Modjo Port Expansion Sees Delay

Machinery breakdowns blamed for delay

A project worth over 1.4 billion Br for the expansion of dry port at Modjo has been stalled for over a year due to the contractor’s difficulty in finding spare parts for  its paving block machine at the cost of 2 million Br.

The Ethiopian Construction Works Corporation, blames the delay on procurement process.

“The spare parts aren’t available in Ethiopia,” said a representative of the Corporation, who wished to remain anonymous. “The machine itself was purchased from abroad.” Now after one year of fruitless efforts, a new plan has been adopted to directly purchase the necessary machinery.
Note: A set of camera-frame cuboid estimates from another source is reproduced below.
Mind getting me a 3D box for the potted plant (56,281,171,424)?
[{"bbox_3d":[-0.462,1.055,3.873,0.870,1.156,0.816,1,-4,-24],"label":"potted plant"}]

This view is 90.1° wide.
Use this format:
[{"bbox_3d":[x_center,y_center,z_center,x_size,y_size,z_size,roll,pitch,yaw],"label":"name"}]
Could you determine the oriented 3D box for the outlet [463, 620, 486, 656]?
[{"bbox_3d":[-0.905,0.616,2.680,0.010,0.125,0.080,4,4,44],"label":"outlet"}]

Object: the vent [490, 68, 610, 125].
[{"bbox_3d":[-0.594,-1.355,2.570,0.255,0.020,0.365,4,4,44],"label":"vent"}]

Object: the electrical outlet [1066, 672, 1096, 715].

“We issued a bid for the spare parts to fix the existing machine, but we haven’t had any offers for close to nine months now,” said the employee. “We received special permission from the government procurement agency to buy the parts ourselves.”

The project was launched in 2012, in an effort to expand the most congested dry port in Ethiopia. Ethiopian Shipping and Logistics Service Enterprise (ESLSE), the owner, had planned for the project to be completed last year.

The expansion would have boosted the carrying capacity of the port to 15,000 containers. Close to 142,000 containers are cleared across all seven dry ports in Ethiopia

Paving block machines cost an estimated 11 million Br each. However, the well documented difficulty of getting foreign exchange has proved problematic in the purchases of the new machine and the spare parts.

Due to the increased number of multi modal containers arriving in Ethiopia, the dry port was forced to begin operations without construction being completed. This lead to congestion and improper storage of containers and dust hazards as well as damage to the construction site. Currently, the port is storing more than 14, 500 containers.

Since its establishment in 2009, the Modjo Dry Port and Terminal has facilitated the entry of about 70pc of Ethiopia’s import items. It is located 73 km east of Addis Abeba and 553 km from Djibouti.

ESLSE estimates that the remainder of the project will cost around 26 million dollars.

“It’s going to cost a lot to repair the existing damage once the expansion is complete,” said a representative of ESLSE, who wished to remain anonymous. “As it is, the damage is creating health and safety hazards, as well as security issues arising from improper storage.”

Due to existing time and space constraints, containers are only allowed to stay in dry ports for two months. Earlier this year, over 220 containers were confiscated. The containers are allowed to stay in the dry port for six months, before having their contents examined and auctioned by ESLSE. Other issues make it difficult to speed up the process of clearing containers through the dry port.

At the country’s dry docks, document compliance procedures take about 126 hours and costs around 175 dollars, while border compliance procedures take about 57 hours and costs around 145 dollars, according to World Bank doing business. These costs are passed to the importers.

The Corporation was formed by a merger between the Ethiopian Road Construction Corporation and the Ethiopian Water Works Enterprise in 2015, and carries out the construction of railways, runways and ports.

Last year, the Corporation took its first overseas project which included constructing an irrigation infrastructure development project in Rwanda, worth 3.6 billion Rwandan francs.

There are seven dry ports in Ethiopia: Gelan, Modjo, Comet, Semera, Kombolcha, Meqelle and Dire Dawa.